[Data excerpts]
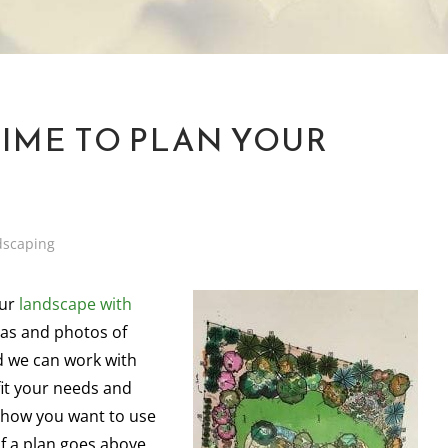
TIME TO PLAN YOUR
dscaping
our
landscape with
eas and photos of
d we can work with
fit your needs and
n how you want to use
if a plan goes above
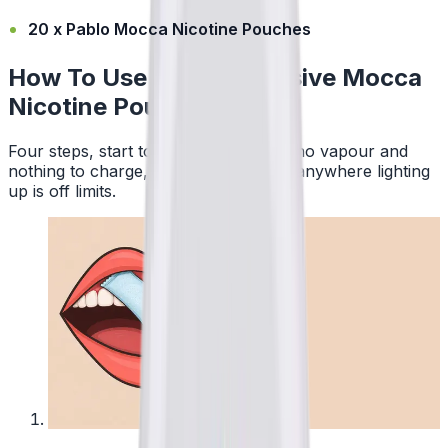
20 x Pablo Mocca Nicotine Pouches
How To Use Pablo Exclusive Mocca
Nicotine Pouches
Four steps, start to finish. No smoke, no vapour and
nothing to charge, so a pouch works anywhere lighting
up is off limits.
1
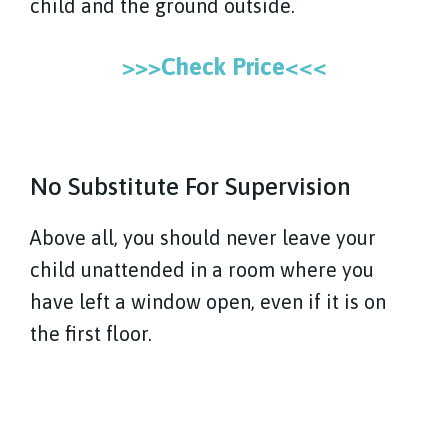
child and the ground outside.
>>>Check Price<<<
No Substitute For Supervision
Above all, you should never leave your
child unattended in a room where you
have left a window open, even if it is on
the first floor.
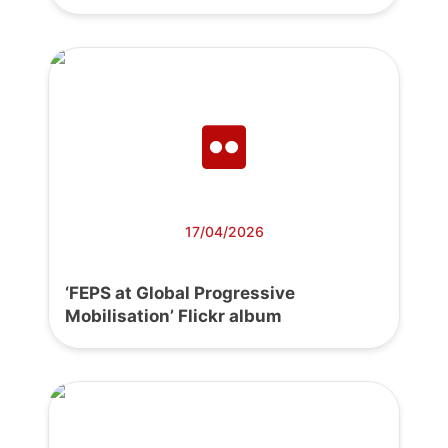
17/04/2026
‘FEPS at Global Progressive
Mobilisation’ Flickr album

TASK REQUIREMENTS - Please put the text of all the records into a JSON list of strings, one string per line, with blank lines and the pictures left out.

SOLUTION TO THIS PROBLEM -
[
  "TIME TO PLAN YOUR",
  "dscaping",
  "our",
  "landscape with",
  "eas and photos of",
  "d we can work with",
  "fit your needs and",
  "n how you want to use",
  "if a plan goes above",
  "20 x Pablo Mocca Nicotine Pouches",
  "How To Use Pablo Exclusive Mocca",
  "Nicotine Pouches",
  "Four steps, start to finish. No smoke, no vapour and",
  "nothing to charge, so a pouch works anywhere lighting",
  "up is off limits.",
  "1",
  "child and the ground outside.",
  ">>>Check Price<<<",
  "No Substitute For Supervision",
  "Above all, you should never leave your",
  "child unattended in a room where you",
  "have left a window open, even if it is on",
  "the first floor.",
  "17/04/2026",
  "‘FEPS at Global Progressive",
  "Mobilisation’ Flickr album"
]